Exercise prompt: An exact reproduction of the lines from the one with "Identify the document" to the end of the data below is required. No other lines may be included.

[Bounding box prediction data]
──────────────────────────────

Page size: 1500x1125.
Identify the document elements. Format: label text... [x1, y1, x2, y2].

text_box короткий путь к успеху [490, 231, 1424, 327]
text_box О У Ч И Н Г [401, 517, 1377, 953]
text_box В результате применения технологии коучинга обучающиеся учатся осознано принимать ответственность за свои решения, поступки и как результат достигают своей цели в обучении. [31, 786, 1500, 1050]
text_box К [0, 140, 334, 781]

──────────────────────────────

Solution for this task:
Identify the document elements. Format: label text... [x1, y1, x2, y2].

text_box короткий путь к успеху [490, 231, 1424, 327]
text_box О У Ч И Н Г [401, 517, 1377, 953]
text_box В результате применения технологии коучинга обучающиеся учатся осознано принимать ответственность за свои решения, поступки и как результат достигают своей цели в обучении. [31, 786, 1500, 1050]
text_box К [0, 140, 334, 781]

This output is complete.